Excerpt provided:

Geek Girls Rule! #411 – How Do You Hold Someone Accountable

Sorry this was delayed, guys. I’ve been getting ready for Big Bad Con this weekend. 

So, when this comes up, inevitably, a group of dudes will then ask, “Well, what do you want us to do?”

It’s not rocket surgery, guys.

Stop hiring harassers, rapists, and abusers.

For every, “But he’s nice to me,” there’s an army of people that person has hurt, mostly consisting of women, trans people and POC. And this also goes for marginalized people who continue to work with people who have abused other marginalized people in the industry.  In many, many cases they don’t actually value your work, they’re using you as a human shield.  “See, I can’t be a racist/sexist/ableist! I’m working with X!”

And I understand the existence of contracts and such, that happens.  When the contract is over you can explain to the person that you will not be renewing and why.  You can tell the people they hurt that you stand with them.

If they apologize TO THE PEOPLE THEY HURT and appear to have actually mended their ways, then fine. We can talk.  But, “Well, I talked to them and they said they didn’t mean it that way,” doesn’t cut it.  A. Not an apology.  B. Not made to the people they actually owe the apology to.

“I’m sorry you were offended,” is also not actually an apology.  It is in no way taking responsibility for what you did, but instead casts the blame on the person you hurt.

An actual, honest to gods apology goes something like this:  “I am sorry that I hurt you, I screwed up.  I will learn from this and do better in the future.”  Let me parse this for you.  The first part confirms that you understand that YOU DID A THING and that it hurt someone.  The second part is a reassurance that you have learned from this misstep, and that you will apply this learning to your future behavior.

Exercise prompt: Edit the post on holding people accountable: begin at the words "Sorry this was" and stop after "rocket surgery, guys.", replacing "rocket surgery" with "brain science". The records that follow come from a separate source and are unrelated to the text.

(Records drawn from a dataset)
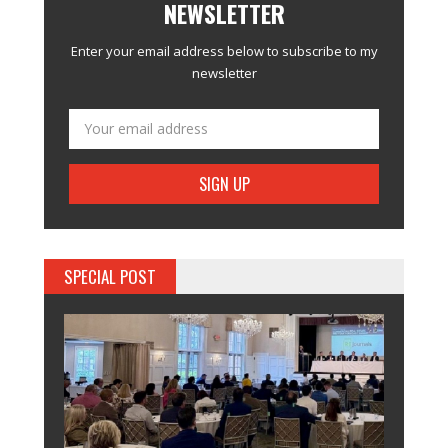
NEWSLETTER
Enter your email address below to subscribe to my
newsletter
SPECIAL POST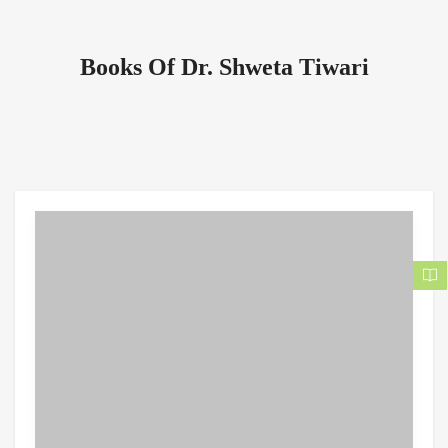
Books Of Dr. Shweta Tiwari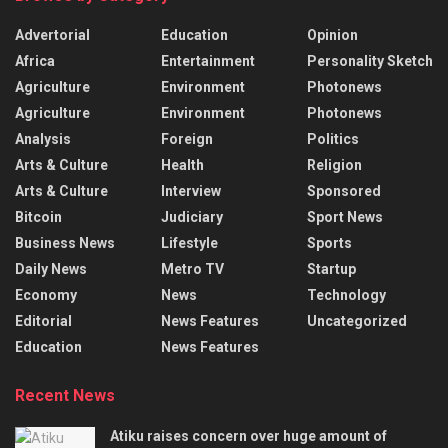
Advertorial
Education
Opinion
Africa
Entertainment
Personality Sketch
Agriculture
Environment
Photonews
Agriculture
Environment
Photonews
Analysis
Foreign
Politics
Arts & Culture
Health
Religion
Arts & Culture
Interview
Sponsored
Bitcoin
Judiciary
Sport News
Business News
Lifestyle
Sports
Daily News
Metro TV
Startup
Economy
News
Technology
Editorial
News Features
Uncategorized
Education
News Features
Recent News
Atiku raises concern over huge amount of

Response:
Sorry this was delayed, guys. I’ve been getting ready for Big Bad Con this weekend. 

So, when this comes up, inevitably, a group of dudes will then ask, “Well, what do you want us to do?”

It’s not brain science, guys.